Мне ранее приходилось слышать, что даже отъявленные злодеи, прошедшие через десятки лагерей, говорили, что пережить можно что угодно, но только не «Полярную сову». В неофициальном рейтинге самых страшных тюрем России ее негласно поместили на первое место. Несколько лет назад один из арестантов этой тюрьмы передал «на волю» письмо (оно было опубликовано в интернете и доступно для прочтения до сих пор), где рассказывал страшные вещи. К примеру, что на заключенных здесь натравливают овчарок, что бьют за малейшую оплошность резиновыми палками, что в туалет выводят по графику, что на еду отводится ровно пять минут и человек берет ровно столько пищи, сколько может за раз запихнуть себе в рот. С тех пор вроде бы ситуация изменилась. И относиться к арестантам стали более человечно. Но даже если ты прямо сейчас сидишь на железнодорожном полустанке в километре от зеленых кованых железных ворот «Совы», слушаешь вой злого ветра и чувствуешь себя в меру свободным, ты не перестаешь помнить, что где-то тут, за высоким забором с колючей проволокой, мир устроен совсем иначе. Как нам и не снилось в наших самых тревожных снах…
…Зеленые тетради с густо исписанными внутри листами, именно исписанными мелким арестантским почерком и обычной шариковой ручкой, с виду представляли собой скорее конспект студента, прослушавшего многолетний курс лекций. Уверенный, сильный почерк, крепкая нить написанной от руки жизни. Чужой жизни, за летописью которой я сюда приехал. Когда я впервые приехал в Харп по просьбе друга, я должен был всего лишь забрать эти тетрадки, эту рукопись арестанта «Полярной совы»…
Музыка шпал
Тот, кто много ездит на поездах, наверняка давно перестал обращать внимание на стук шпал. Они словно в домино играют, меняются местами, бьют по очереди, стонут, почти поют. И алюминиевая ложка в казенной чашке вторит им целыми часами — то ли успокаивая, то ли убаюкивая. Это и есть почти что фольклорный гимн нашей огромной, длинной и бескрайней страны. Под эти звуки русской дороги ты, читая эту книгу-откровение, вдруг с головой окунаешься в неведомый мир, спрятанный от нас колючкой, словно отгороженный от нас сейчас нестираной занавеской, висящей на окне купе. Скрытый шумом железнодорожных шпал или песней блатного радио. Или звоном подстаканников из вагона-ресторана. Этот мир вроде бы рядом, вокруг нас. Каждый твой сосед в этом поезде может быть оттуда. Я оглядываюсь.
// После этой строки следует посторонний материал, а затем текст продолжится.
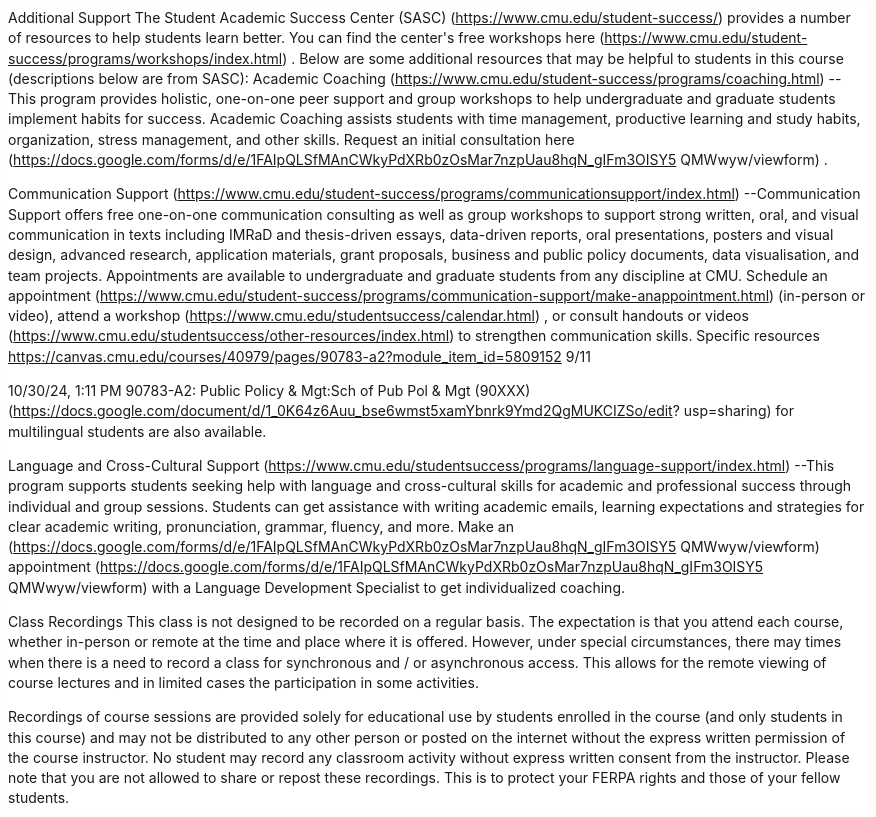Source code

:Additional Support
The Student Academic Success Center (SASC) (https://www.cmu.edu/student-success/) provides a
number of resources to help students learn better. You can find the center's free workshops here
(https://www.cmu.edu/student-success/programs/workshops/index.html) . Below are some additional
resources that may be helpful to students in this course (descriptions below are from SASC):
Academic Coaching (https://www.cmu.edu/student-success/programs/coaching.html) --This
program provides holistic, one-on-one peer support and group workshops to help undergraduate
and graduate students implement habits for success. Academic Coaching assists students with
time management, productive learning and study habits, organization, stress management, and
other skills. Request an initial consultation here
(https://docs.google.com/forms/d/e/1FAIpQLSfMAnCWkyPdXRb0zOsMar7nzpUau8hqN_gIFm3OISY5
QMWwyw/viewform) .

Communication Support (https://www.cmu.edu/student-success/programs/communicationsupport/index.html) --Communication Support offers free one-on-one communication consulting
as well as group workshops to support strong written, oral, and visual communication in texts
including IMRaD and thesis-driven essays, data-driven reports, oral presentations, posters and
visual design, advanced research, application materials, grant proposals, business and public
policy documents, data visualisation, and team projects. Appointments are available to
undergraduate and graduate students from any discipline at CMU. Schedule an appointment
(https://www.cmu.edu/student-success/programs/communication-support/make-anappointment.html) (in-person or video), attend a workshop (https://www.cmu.edu/studentsuccess/calendar.html) , or consult handouts or videos (https://www.cmu.edu/studentsuccess/other-resources/index.html) to strengthen communication skills. Specific resources
https://canvas.cmu.edu/courses/40979/pages/90783-a2?module_item_id=5809152 9/11

10/30/24, 1:11 PM 90783-A2: Public Policy & Mgt:Sch of Pub Pol & Mgt (90XXX)
(https://docs.google.com/document/d/1_0K64z6Auu_bse6wmst5xamYbnrk9Ymd2QgMUKCIZSo/edit?
usp=sharing) for multilingual students are also available.

Language and Cross-Cultural Support (https://www.cmu.edu/studentsuccess/programs/language-support/index.html) --This program supports students seeking help
with language and cross-cultural skills for academic and professional success through individual
and group sessions. Students can get assistance with writing academic emails, learning
expectations and strategies for clear academic writing, pronunciation, grammar, fluency, and
more. Make an
(https://docs.google.com/forms/d/e/1FAIpQLSfMAnCWkyPdXRb0zOsMar7nzpUau8hqN_gIFm3OISY5
QMWwyw/viewform) appointment
(https://docs.google.com/forms/d/e/1FAIpQLSfMAnCWkyPdXRb0zOsMar7nzpUau8hqN_gIFm3OISY5
QMWwyw/viewform) with a Language Development Specialist to get individualized coaching.

Class Recordings
This class is not designed to be recorded on a regular basis. The expectation is that you attend each
course, whether in-person or remote at the time and place where it is offered. However, under
special circumstances, there may times when there is a need to record a class for synchronous and /
or asynchronous access. This allows for the remote viewing of course lectures and in limited cases
the participation in some activities.

Recordings of course sessions are provided solely for educational use by students enrolled in the
course (and only students in this course) and may not be distributed to any other person or posted
on the internet without the express written permission of the course instructor. No student may
record any classroom activity without express written consent from the instructor. Please note that
you are not allowed to share or repost these recordings. This is to protect your FERPA rights and
those of your fellow students.
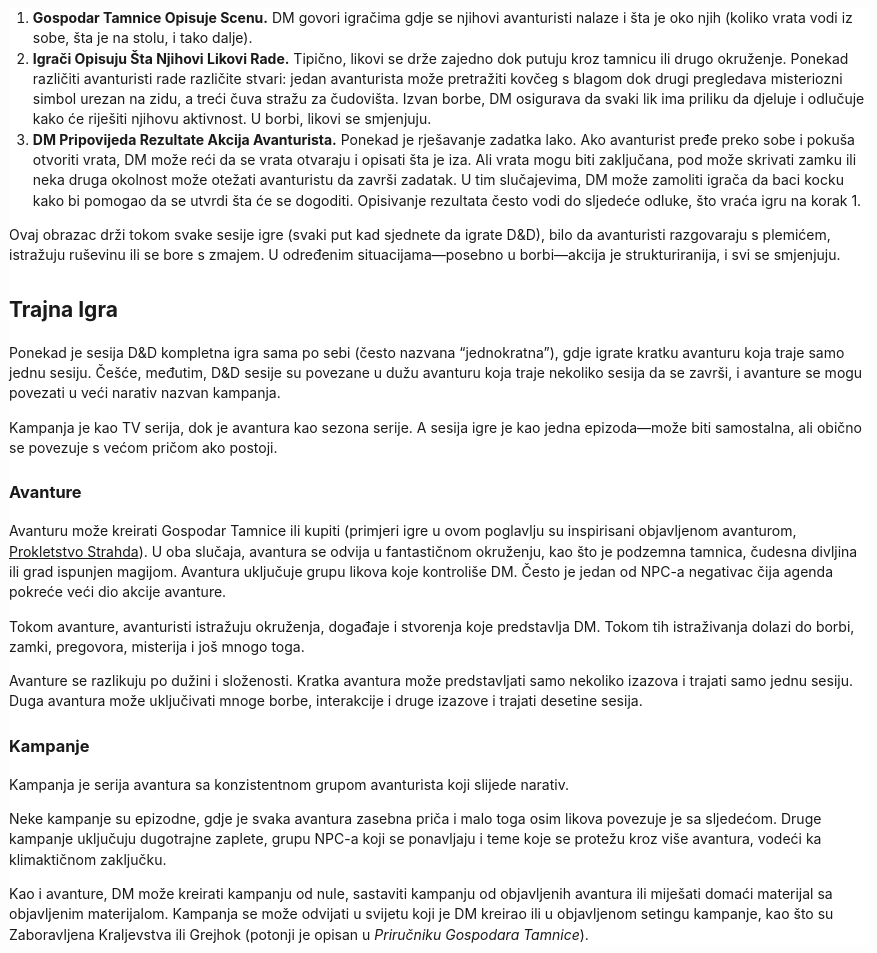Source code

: 1.  **Gospodar Tamnice Opisuje Scenu.** DM govori igračima gdje se njihovi avanturisti nalaze i šta je oko njih (koliko vrata vodi iz sobe, šta je na stolu, i tako dalje).
2.  **Igrači Opisuju Šta Njihovi Likovi Rade.** Tipično, likovi se drže zajedno dok putuju kroz tamnicu ili drugo okruženje. Ponekad različiti avanturisti rade različite stvari: jedan avanturista može pretražiti kovčeg s blagom dok drugi pregledava misteriozni simbol urezan na zidu, a treći čuva stražu za čudovišta. Izvan borbe, DM osigurava da svaki lik ima priliku da djeluje i odlučuje kako će riješiti njihovu aktivnost. U borbi, likovi se smjenjuju.
3.  **DM Pripovijeda Rezultate Akcija Avanturista.** Ponekad je rješavanje zadatka lako. Ako avanturist pređe preko sobe i pokuša otvoriti vrata, DM može reći da se vrata otvaraju i opisati šta je iza. Ali vrata mogu biti zaključana, pod može skrivati zamku ili neka druga okolnost može otežati avanturistu da završi zadatak. U tim slučajevima, DM može zamoliti igrača da baci kocku kako bi pomogao da se utvrdi šta će se dogoditi. Opisivanje rezultata često vodi do sljedeće odluke, što vraća igru na korak 1.

Ovaj obrazac drži tokom svake sesije igre (svaki put kad sjednete da igrate D&D), bilo da avanturisti razgovaraju s plemićem, istražuju ruševinu ili se bore s zmajem. U određenim situacijama—posebno u borbi—akcija je strukturiranija, i svi se smjenjuju.

[](#AnOngoingGame)Trajna Igra
-----------------------------

Ponekad je sesija D&D kompletna igra sama po sebi (često nazvana “jednokratna”), gdje igrate kratku avanturu koja traje samo jednu sesiju. Češće, međutim, D&D sesije su povezane u dužu avanturu koja traje nekoliko sesija da se završi, i avanture se mogu povezati u veći narativ nazvan kampanja.

Kampanja je kao TV serija, dok je avantura kao sezona serije. A sesija igre je kao jedna epizoda—može biti samostalna, ali obično se povezuje s većom pričom ako postoji.
### [](#Adventures)Avanture

Avanturu može kreirati Gospodar Tamnice ili kupiti (primjeri igre u ovom poglavlju su inspirisani objavljenom avanturom, [Prokletstvo Strahda](https://www.dndbeyond.com/sources/dnd/cos)). U oba slučaja, avantura se odvija u fantastičnom okruženju, kao što je podzemna tamnica, čudesna divljina ili grad ispunjen magijom. Avantura uključuje grupu likova koje kontroliše DM. Često je jedan od NPC-a negativac čija agenda pokreće veći dio akcije avanture.

Tokom avanture, avanturisti istražuju okruženja, događaje i stvorenja koje predstavlja DM. Tokom tih istraživanja dolazi do borbi, zamki, pregovora, misterija i još mnogo toga.

Avanture se razlikuju po dužini i složenosti. Kratka avantura može predstavljati samo nekoliko izazova i trajati samo jednu sesiju. Duga avantura može uključivati mnoge borbe, interakcije i druge izazove i trajati desetine sesija.

### [](#Campaigns)Kampanje

Kampanja je serija avantura sa konzistentnom grupom avanturista koji slijede narativ.

Neke kampanje su epizodne, gdje je svaka avantura zasebna priča i malo toga osim likova povezuje je sa sljedećom. Druge kampanje uključuju dugotrajne zaplete, grupu NPC-a koji se ponavljaju i teme koje se protežu kroz više avantura, vodeći ka klimaktičnom zaključku.

Kao i avanture, DM može kreirati kampanju od nule, sastaviti kampanju od objavljenih avantura ili miješati domaći materijal sa objavljenim materijalom. Kampanja se može odvijati u svijetu koji je DM kreirao ili u objavljenom setingu kampanje, kao što su Zaboravljena Kraljevstva ili Grejhok (potonji je opisan u _Priručniku Gospodara Tamnice_).
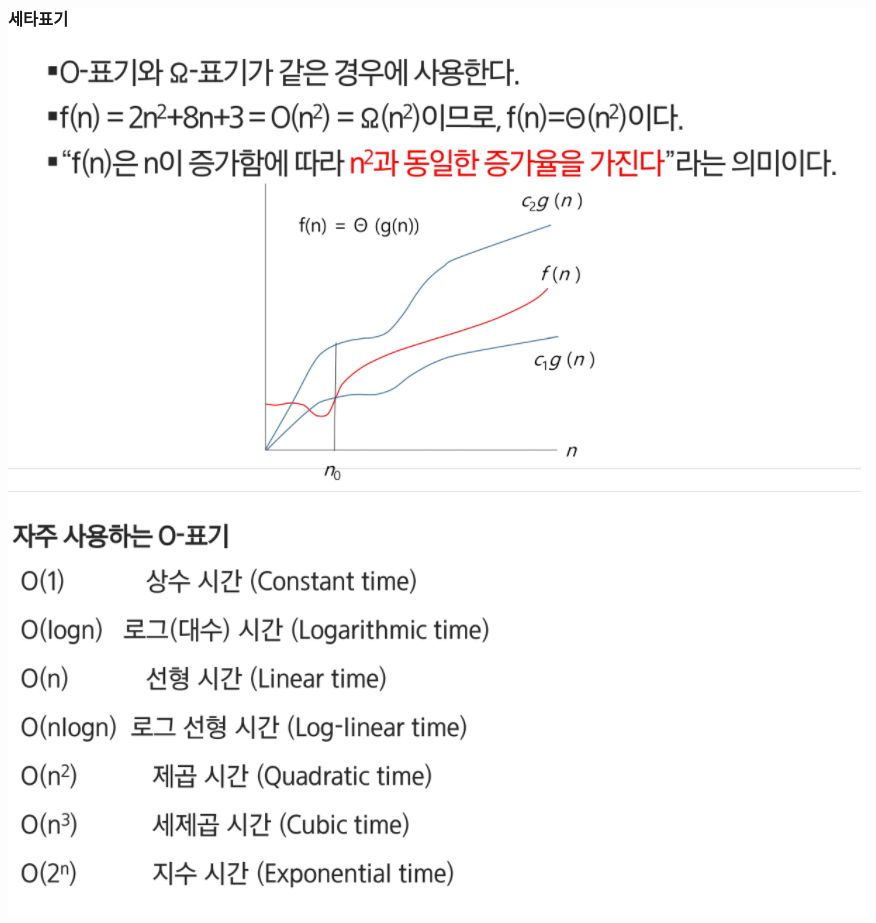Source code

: 

### 세타표기

![image-20220329223551870](알고리즘응용.assets/image-20220329223551870.png)



![image-20220329223619821](알고리즘응용.assets/image-20220329223619821.png)
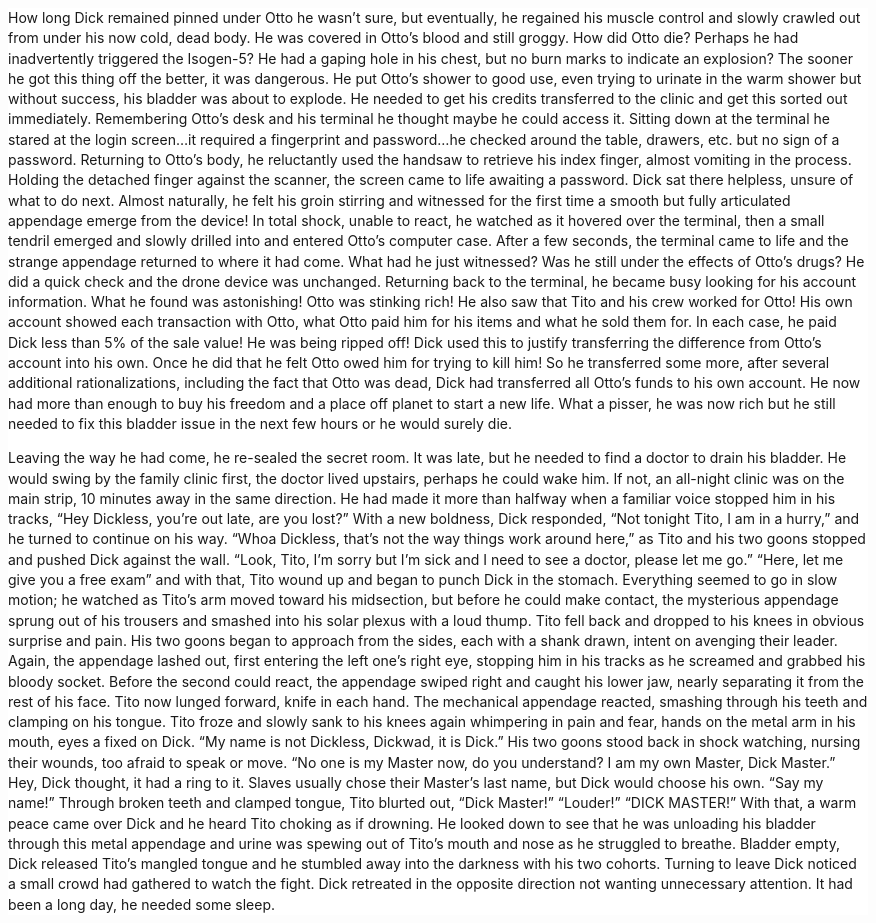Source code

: How long Dick remained pinned under Otto he wasn’t sure, but eventually, he regained his muscle control and slowly crawled out from under his now cold, dead body. He was covered in Otto’s blood and still groggy. How did Otto die? Perhaps he had inadvertently triggered the Isogen-5? He had a gaping hole in his chest, but no burn marks to indicate an explosion? The sooner he got this thing off the better, it was dangerous. He put Otto’s shower to good use, even trying to urinate in the warm shower but without success, his bladder was about to explode. He needed to get his credits transferred to the clinic and get this sorted out immediately. Remembering Otto’s desk and his terminal he thought maybe he could access it. Sitting down at the terminal he stared at the login screen…it required a fingerprint and password…he checked around the table, drawers, etc. but no sign of a password. Returning to Otto’s body, he reluctantly used the handsaw to retrieve his index finger, almost vomiting in the process. Holding the detached finger against the scanner, the screen came to life awaiting a password. Dick sat there helpless, unsure of what to do next. Almost naturally, he felt his groin stirring and witnessed for the first time a smooth but fully articulated appendage emerge from the device! In total shock, unable to react, he watched as it hovered over the terminal, then a small tendril emerged and slowly drilled into and entered Otto’s computer case. After a few seconds, the terminal came to life and the strange appendage returned to where it had come. What had he just witnessed? Was he still under the effects of Otto’s drugs? He did a quick check and the drone device was unchanged. Returning back to the terminal, he became busy looking for his account information. What he found was astonishing! Otto was stinking rich! He also saw that Tito and his crew worked for Otto! His own account showed each transaction with Otto, what Otto paid him for his items and what he sold them for. In each case, he paid Dick less than 5% of the sale value! He was being ripped off! Dick used this to justify transferring the difference from Otto’s account into his own. Once he did that he felt Otto owed him for trying to kill him! So he transferred some more, after several additional rationalizations, including the fact that Otto was dead, Dick had transferred all Otto’s funds to his own account. He now had more than enough to buy his freedom and a place off planet to start a new life. What a pisser, he was now rich but he still needed to fix this bladder issue in the next few hours or he would surely die.

Leaving the way he had come, he re-sealed the secret room. It was late, but he needed to find a doctor to drain his bladder. He would swing by the family clinic first, the doctor lived upstairs, perhaps he could wake him. If not, an all-night clinic was on the main strip, 10 minutes away in the same direction. He had made it more than halfway when a familiar voice stopped him in his tracks, “Hey Dickless, you’re out late, are you lost?” With a new boldness, Dick responded, “Not tonight Tito, I am in a hurry,” and he turned to continue on his way. “Whoa Dickless, that’s not the way things work around here,” as Tito and his two goons stopped and pushed Dick against the wall. “Look, Tito, I’m sorry but I’m sick and I need to see a doctor, please let me go.” “Here, let me give you a free exam” and with that, Tito wound up and began to punch Dick in the stomach. Everything seemed to go in slow motion; he watched as Tito’s arm moved toward his midsection, but before he could make contact, the mysterious appendage sprung out of his trousers and smashed into his solar plexus with a loud thump. Tito fell back and dropped to his knees in obvious surprise and pain. His two goons began to approach from the sides, each with a shank drawn, intent on avenging their leader. Again, the appendage lashed out, first entering the left one’s right eye, stopping him in his tracks as he screamed and grabbed his bloody socket. Before the second could react, the appendage swiped right and caught his lower jaw, nearly separating it from the rest of his face. Tito now lunged forward, knife in each hand. The mechanical appendage reacted, smashing through his teeth and clamping on his tongue. Tito froze and slowly sank to his knees again whimpering in pain and fear, hands on the metal arm in his mouth, eyes a fixed on Dick. “My name is not Dickless, Dickwad, it is Dick.” His two goons stood back in shock watching, nursing their wounds, too afraid to speak or move. “No one is my Master now, do you understand? I am my own Master, Dick Master.” Hey, Dick thought, it had a ring to it. Slaves usually chose their Master’s last name, but Dick would choose his own. “Say my name!” Through broken teeth and clamped tongue, Tito blurted out, “Dick Master!” “Louder!” “DICK MASTER!” With that, a warm peace came over Dick and he heard Tito choking as if drowning. He looked down to see that he was unloading his bladder through this metal appendage and urine was spewing out of Tito’s mouth and nose as he struggled to breathe. Bladder empty, Dick released Tito’s mangled tongue and he stumbled away into the darkness with his two cohorts. Turning to leave Dick noticed a small crowd had gathered to watch the fight. Dick retreated in the opposite direction not wanting unnecessary attention. It had been a long day, he needed some sleep.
Я сейчас в вагоне один.
Прижавшись к замерзшему снаружи окну вагона и прекрасно понимая, сколько дней и ночей слушать мне тут эту музыку «шпал и стаканов», я трепетно, словно боясь потерять какие-то буквы, вгрызался в эту рукопись, параллельно записывая все свои впечатления в блокнот. О чем-то я, конечно, слышал впервые, что-то казалось мне знакомым — многие арестантские судьбы похожи друг на друга. Но эта была особенной. Не потому, что ее автор сумел так подробно и детально изложить каждую минуту своей неволи, но и потому, что такой неволи никому не пожелаешь — даже заклятому врагу. Очевидно же было вот что: эта рукопись была для ее автора делом жизни, ребенком, миссией — именно так к его труду можно и нужно относиться. Вне зависимости от того, симпатизируете вы ему или нет. Оправдываете или осуждаете.